■ **Given instruction 1**:
Using the discussion of banding in encoded video below, decide whether each statement agrees with it: (a) the example video was encoded in Blender at a bitrate of 4000Kbps; (b) raising the bitrate to 20,000Kbps got rid of the banding; (c) the poster intends to re-render the footage. Answer yes or no for each, and quote the deciding words.

■ **Document text**:
───

Subtle tones get severely banded on encoding

I’m finally done rendering & editing my show reel and would of course like to have a cadillac version to put in front of prospective clients, but I’m being styimed by the video encoding process. A lot of my imagery uses subtle lighting effects that fade in smooth gradients in the original PNGs, but get strongly banded when encoded. Here’s an example

The PNG version does show banding, despite my having added a diffusing bump texture to the surface being lit, but it’s not nearly as noticeable as the other two.

As can be seen part of the problem is the media player’s decoding – some are very clean, others not so much. But the encoded vids show similar problems across all playback venues

This version was encoded in Blender using MPEG/h.264 into .avi at 4000Kbps video bitrate. 4000Kbps is a typical bitrate for web usage, but even at 20,000Kbps (20Mbps), the banding is still highly noticeable.

Any suggestions (short of re-rendering) as to how to avoid the video banditos when encoding?

Ensure the levels in your encodes are suitable for playback, the whole 16-235 thing and dithering. Encode outside of blender where you can control encoding parameters far more.

You can also framserve out of blender via avisynth to encoders like hcenc and x264. x264 offers encoder presets as a starting point. Avisynth offers dithering control, encoding to 4:2:2, levels control etc.

Did you dither the PNG output in the first case? Sadly there isn’t much you can do with Video Codecs, they suck.

Thanks for the suggestions, dithering in particular. I can’t afford the time to re-render a big chunk of the footage,though, I’ll just have to see what I can do in post.

───

(Recorded data)
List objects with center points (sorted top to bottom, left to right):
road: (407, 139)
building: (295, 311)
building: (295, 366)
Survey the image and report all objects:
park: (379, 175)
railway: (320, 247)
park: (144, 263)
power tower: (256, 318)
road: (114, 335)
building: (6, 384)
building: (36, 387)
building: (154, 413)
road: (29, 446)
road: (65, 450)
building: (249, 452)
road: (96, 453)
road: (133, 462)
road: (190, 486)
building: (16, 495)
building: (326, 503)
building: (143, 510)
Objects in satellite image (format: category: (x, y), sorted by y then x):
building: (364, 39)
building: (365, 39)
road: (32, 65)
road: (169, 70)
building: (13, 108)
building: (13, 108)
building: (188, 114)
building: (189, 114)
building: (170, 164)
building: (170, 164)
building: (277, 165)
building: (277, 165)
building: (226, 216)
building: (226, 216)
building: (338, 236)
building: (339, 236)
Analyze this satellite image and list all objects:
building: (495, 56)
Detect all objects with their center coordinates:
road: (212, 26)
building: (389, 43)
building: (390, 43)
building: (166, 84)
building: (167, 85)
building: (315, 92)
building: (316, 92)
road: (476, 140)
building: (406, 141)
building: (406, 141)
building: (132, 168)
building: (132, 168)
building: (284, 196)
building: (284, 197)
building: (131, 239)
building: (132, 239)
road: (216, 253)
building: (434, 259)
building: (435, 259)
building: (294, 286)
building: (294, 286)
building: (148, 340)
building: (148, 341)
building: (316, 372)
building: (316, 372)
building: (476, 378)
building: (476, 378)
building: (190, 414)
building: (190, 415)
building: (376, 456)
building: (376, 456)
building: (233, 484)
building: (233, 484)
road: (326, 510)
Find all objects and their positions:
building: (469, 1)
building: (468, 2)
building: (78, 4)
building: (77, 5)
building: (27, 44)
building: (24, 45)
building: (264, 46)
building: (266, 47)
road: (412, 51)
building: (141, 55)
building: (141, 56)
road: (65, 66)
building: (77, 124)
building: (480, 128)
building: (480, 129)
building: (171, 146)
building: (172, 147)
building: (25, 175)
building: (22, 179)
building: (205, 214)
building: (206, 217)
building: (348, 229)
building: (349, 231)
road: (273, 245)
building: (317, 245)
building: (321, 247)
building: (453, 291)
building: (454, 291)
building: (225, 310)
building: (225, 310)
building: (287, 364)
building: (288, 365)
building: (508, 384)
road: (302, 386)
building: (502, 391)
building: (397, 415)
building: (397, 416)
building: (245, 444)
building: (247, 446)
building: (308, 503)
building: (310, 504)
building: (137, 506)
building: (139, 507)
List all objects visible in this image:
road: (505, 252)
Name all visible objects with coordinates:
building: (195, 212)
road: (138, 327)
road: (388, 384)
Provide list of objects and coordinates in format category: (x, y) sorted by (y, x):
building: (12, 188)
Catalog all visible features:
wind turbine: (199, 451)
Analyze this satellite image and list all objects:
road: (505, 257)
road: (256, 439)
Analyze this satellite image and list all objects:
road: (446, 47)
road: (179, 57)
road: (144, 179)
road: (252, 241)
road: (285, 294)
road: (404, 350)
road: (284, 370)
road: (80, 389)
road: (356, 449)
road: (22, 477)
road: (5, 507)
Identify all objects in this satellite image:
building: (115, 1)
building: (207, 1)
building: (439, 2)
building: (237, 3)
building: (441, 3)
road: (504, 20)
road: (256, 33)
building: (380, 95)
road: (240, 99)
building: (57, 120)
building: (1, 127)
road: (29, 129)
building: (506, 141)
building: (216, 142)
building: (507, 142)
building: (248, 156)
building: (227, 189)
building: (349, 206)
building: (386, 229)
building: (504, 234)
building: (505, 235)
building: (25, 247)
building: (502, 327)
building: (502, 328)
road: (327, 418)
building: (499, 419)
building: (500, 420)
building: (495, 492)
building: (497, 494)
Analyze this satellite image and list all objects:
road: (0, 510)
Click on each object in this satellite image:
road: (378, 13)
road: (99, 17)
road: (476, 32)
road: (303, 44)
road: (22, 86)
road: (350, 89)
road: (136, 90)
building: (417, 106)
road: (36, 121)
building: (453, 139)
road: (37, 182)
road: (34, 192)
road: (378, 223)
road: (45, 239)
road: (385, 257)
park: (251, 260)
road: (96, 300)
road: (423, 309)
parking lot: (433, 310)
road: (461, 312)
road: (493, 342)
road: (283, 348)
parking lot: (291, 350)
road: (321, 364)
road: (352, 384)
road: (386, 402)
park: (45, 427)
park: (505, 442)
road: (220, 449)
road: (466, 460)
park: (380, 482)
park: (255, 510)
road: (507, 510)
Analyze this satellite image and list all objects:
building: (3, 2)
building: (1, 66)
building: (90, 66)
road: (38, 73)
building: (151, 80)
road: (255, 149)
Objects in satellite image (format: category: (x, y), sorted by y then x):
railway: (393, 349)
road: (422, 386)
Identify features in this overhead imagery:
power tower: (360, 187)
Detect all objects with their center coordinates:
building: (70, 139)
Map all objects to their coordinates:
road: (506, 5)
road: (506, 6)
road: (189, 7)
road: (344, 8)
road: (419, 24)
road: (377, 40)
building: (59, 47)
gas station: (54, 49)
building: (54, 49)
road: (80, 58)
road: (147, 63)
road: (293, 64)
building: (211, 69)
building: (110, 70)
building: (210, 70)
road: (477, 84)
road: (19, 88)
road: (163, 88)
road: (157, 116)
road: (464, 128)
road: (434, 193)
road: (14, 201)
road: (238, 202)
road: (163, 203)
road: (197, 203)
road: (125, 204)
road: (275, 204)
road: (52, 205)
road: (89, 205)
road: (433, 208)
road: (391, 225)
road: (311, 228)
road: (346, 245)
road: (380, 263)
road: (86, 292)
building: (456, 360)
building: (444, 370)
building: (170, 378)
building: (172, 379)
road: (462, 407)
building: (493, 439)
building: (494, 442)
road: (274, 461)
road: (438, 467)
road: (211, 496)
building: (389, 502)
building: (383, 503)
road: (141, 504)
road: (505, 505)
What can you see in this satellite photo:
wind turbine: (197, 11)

───

■ **Given instruction 2**:
Echo the entries word for word, starting at the line containing "Name all visible" and ending at the line containing "road: (5, 507)", with both of those lines included.

■ **Finished answer 1**:
(a) Yes: "This version was encoded in Blender using MPEG/h.264 into .avi at 4000Kbps video bitrate."
(b) No: "even at 20,000Kbps (20Mbps), the banding is still highly noticeable."
(c) No: "I can’t afford the time to re-render a big chunk of the footage"

■ **Finished answer 2**:
Name all visible objects with coordinates:
building: (195, 212)
road: (138, 327)
road: (388, 384)
Provide list of objects and coordinates in format category: (x, y) sorted by (y, x):
building: (12, 188)
Catalog all visible features:
wind turbine: (199, 451)
Analyze this satellite image and list all objects:
road: (505, 257)
road: (256, 439)
Analyze this satellite image and list all objects:
road: (446, 47)
road: (179, 57)
road: (144, 179)
road: (252, 241)
road: (285, 294)
road: (404, 350)
road: (284, 370)
road: (80, 389)
road: (356, 449)
road: (22, 477)
road: (5, 507)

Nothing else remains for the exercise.